* Working data:
------------------------------------------------

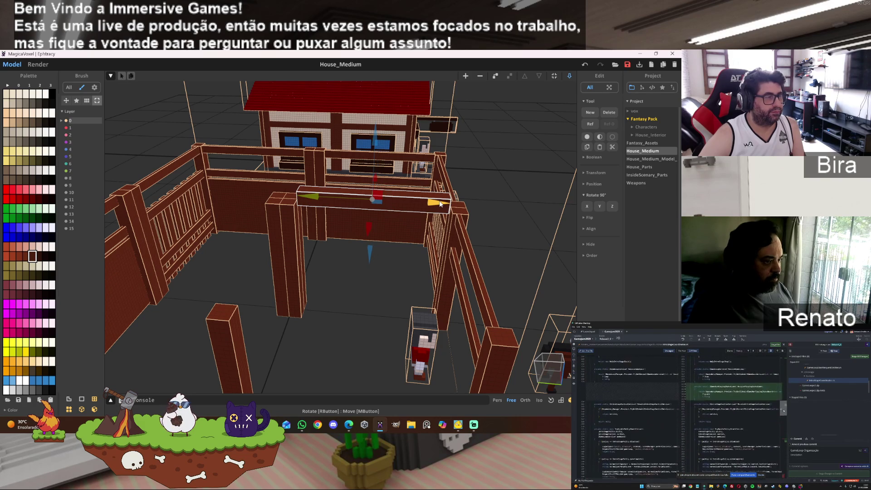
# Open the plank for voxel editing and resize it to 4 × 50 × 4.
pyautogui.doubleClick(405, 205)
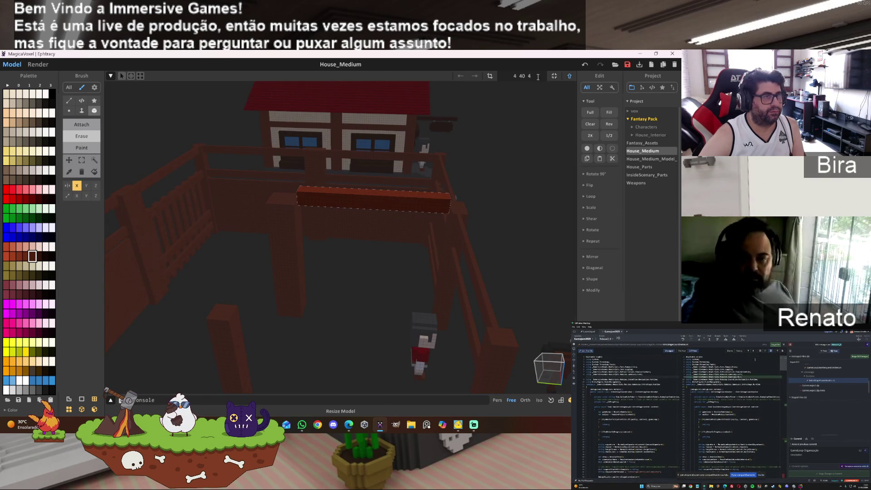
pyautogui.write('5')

------------------------------------------------

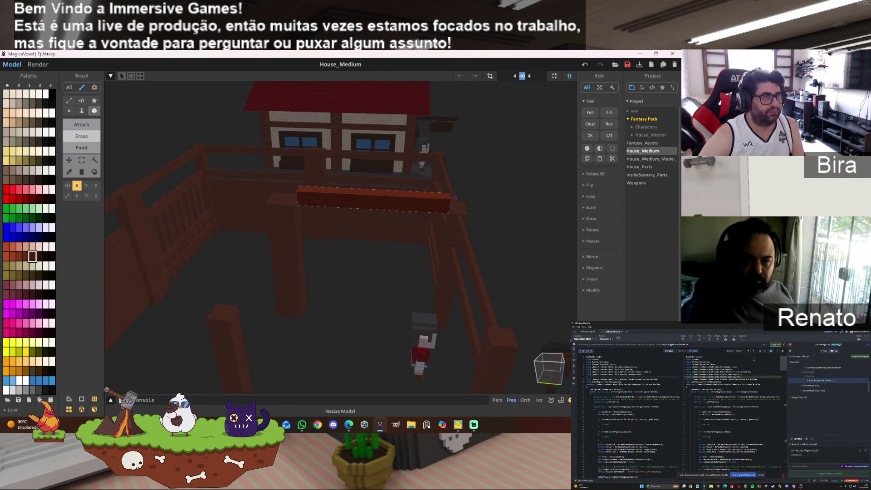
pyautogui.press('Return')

------------------------------------------------

* The task:
A bare number is the whole answer: state how many lines in the data above contain "pyautogui".

* Response below:
3